Description of the task: What lines below contain the word "linecap"? Please pull each one out.

(Dataset records)
--------------------------------

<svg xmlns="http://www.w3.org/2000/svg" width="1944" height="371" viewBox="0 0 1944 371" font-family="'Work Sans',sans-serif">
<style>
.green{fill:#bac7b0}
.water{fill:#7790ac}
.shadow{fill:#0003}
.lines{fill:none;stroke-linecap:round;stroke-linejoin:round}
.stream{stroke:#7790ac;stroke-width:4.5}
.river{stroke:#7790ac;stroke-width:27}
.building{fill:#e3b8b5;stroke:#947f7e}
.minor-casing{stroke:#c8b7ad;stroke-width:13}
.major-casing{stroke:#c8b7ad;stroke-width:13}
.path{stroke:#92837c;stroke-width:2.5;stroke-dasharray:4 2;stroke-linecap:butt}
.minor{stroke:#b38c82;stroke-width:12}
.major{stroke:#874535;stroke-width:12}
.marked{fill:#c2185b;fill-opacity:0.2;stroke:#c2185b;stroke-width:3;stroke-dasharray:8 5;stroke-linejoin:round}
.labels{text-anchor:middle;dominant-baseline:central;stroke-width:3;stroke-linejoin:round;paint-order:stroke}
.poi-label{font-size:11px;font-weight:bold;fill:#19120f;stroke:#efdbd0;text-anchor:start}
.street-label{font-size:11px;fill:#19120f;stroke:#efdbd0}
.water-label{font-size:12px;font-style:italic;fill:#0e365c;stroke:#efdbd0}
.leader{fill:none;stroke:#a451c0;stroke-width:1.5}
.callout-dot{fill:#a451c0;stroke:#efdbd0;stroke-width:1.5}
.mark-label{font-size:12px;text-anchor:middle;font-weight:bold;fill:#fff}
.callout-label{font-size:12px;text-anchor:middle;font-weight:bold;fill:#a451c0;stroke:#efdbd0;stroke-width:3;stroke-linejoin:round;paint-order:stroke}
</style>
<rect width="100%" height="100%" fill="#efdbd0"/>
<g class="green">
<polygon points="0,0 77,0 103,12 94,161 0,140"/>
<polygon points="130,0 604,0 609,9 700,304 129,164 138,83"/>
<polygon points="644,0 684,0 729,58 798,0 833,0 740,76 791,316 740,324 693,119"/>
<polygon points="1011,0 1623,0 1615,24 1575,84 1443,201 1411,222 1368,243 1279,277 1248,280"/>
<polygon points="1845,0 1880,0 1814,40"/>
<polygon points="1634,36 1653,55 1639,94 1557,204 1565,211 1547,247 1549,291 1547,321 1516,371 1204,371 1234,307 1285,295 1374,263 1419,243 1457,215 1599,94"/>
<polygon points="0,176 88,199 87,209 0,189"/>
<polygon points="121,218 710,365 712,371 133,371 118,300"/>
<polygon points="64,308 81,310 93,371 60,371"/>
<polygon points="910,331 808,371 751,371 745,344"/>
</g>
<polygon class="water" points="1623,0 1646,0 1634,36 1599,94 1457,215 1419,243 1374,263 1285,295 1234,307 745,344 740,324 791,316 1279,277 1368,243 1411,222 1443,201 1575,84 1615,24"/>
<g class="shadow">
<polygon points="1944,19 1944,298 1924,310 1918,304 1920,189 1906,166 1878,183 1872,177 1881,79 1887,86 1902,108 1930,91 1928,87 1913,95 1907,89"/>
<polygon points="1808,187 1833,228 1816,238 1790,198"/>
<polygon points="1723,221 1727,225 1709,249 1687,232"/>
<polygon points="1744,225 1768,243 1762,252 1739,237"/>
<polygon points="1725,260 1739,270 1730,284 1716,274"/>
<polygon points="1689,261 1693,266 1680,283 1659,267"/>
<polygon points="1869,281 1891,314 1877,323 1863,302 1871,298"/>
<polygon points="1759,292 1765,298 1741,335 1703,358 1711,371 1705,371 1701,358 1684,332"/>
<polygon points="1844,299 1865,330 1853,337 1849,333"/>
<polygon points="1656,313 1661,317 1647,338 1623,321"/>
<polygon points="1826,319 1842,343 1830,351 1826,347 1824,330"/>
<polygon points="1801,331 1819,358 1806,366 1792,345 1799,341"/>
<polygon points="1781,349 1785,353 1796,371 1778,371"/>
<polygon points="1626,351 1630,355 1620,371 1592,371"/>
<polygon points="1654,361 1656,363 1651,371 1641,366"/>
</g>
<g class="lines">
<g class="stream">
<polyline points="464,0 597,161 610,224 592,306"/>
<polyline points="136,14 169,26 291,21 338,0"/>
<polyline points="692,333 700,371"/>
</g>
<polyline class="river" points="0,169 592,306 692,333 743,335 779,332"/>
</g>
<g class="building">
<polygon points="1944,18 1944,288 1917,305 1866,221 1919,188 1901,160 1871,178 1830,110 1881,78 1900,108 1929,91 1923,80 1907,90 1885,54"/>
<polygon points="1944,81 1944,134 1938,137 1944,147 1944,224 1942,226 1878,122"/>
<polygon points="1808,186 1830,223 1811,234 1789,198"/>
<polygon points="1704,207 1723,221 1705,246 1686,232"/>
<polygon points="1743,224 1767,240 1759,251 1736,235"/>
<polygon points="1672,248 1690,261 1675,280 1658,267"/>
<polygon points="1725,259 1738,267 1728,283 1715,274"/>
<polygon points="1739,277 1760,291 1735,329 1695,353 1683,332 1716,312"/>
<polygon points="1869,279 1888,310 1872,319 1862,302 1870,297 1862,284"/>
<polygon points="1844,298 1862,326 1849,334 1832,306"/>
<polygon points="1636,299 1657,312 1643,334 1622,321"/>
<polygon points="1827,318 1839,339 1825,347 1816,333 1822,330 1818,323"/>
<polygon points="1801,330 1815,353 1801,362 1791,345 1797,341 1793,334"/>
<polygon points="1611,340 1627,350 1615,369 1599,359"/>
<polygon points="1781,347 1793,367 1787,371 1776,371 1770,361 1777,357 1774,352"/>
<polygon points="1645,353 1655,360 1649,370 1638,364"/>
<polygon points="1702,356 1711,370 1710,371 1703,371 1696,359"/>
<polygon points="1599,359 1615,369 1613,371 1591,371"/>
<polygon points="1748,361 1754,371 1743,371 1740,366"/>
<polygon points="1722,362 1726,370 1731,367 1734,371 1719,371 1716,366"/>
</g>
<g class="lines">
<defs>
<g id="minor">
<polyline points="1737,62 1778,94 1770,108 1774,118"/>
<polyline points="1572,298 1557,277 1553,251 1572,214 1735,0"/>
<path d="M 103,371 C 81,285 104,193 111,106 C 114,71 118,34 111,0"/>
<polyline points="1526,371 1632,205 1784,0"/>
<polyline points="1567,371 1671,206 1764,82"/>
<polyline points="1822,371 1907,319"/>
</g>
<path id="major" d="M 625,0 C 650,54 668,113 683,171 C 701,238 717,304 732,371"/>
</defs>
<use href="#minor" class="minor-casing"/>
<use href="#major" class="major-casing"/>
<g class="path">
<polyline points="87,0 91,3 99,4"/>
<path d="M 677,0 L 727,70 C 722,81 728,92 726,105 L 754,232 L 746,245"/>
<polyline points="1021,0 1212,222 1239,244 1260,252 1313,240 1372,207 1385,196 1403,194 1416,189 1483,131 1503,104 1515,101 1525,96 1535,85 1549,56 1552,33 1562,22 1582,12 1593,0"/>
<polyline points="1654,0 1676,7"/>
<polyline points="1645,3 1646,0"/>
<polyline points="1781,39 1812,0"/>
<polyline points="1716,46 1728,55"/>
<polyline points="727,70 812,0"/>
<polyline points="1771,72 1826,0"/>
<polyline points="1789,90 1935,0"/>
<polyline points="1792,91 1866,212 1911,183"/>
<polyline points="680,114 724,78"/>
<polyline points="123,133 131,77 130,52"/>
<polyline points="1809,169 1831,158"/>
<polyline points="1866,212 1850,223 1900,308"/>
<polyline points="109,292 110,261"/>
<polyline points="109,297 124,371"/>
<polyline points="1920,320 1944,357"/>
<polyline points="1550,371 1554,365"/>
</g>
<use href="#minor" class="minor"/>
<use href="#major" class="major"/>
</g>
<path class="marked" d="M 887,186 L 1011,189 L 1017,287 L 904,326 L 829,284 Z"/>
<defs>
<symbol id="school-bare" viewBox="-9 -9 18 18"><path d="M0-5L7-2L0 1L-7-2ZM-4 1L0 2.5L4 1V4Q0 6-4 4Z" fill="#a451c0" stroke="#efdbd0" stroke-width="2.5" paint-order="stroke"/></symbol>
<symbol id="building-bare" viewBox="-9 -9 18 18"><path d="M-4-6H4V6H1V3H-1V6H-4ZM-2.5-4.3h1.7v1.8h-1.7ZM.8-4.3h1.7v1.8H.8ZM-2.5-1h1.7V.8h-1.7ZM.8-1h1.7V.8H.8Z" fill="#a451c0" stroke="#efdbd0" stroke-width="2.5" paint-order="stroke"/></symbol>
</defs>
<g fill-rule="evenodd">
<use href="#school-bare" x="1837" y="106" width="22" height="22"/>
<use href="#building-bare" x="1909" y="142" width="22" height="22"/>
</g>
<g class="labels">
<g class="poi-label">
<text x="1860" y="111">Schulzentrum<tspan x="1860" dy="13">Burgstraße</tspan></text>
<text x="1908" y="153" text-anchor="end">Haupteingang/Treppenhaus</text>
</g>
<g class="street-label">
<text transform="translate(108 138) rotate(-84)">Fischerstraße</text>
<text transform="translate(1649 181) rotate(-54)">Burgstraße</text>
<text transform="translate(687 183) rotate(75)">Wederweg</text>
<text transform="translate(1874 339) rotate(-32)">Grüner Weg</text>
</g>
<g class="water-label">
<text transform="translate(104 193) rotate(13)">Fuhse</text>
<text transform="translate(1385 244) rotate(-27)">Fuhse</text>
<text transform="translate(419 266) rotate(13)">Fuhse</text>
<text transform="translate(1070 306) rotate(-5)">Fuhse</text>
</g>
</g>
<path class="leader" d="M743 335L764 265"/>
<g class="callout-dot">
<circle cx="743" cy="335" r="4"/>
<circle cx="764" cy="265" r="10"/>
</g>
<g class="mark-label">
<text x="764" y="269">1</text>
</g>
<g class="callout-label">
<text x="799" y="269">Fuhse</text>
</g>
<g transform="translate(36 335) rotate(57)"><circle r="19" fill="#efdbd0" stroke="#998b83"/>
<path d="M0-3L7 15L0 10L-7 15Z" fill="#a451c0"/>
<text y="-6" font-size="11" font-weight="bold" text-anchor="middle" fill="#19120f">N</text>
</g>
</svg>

--------------------------------

Output for this task:
.lines{fill:none;stroke-linecap:round;stroke-linejoin:round}
.path{stroke:#92837c;stroke-width:2.5;stroke-dasharray:4 2;stroke-linecap:butt}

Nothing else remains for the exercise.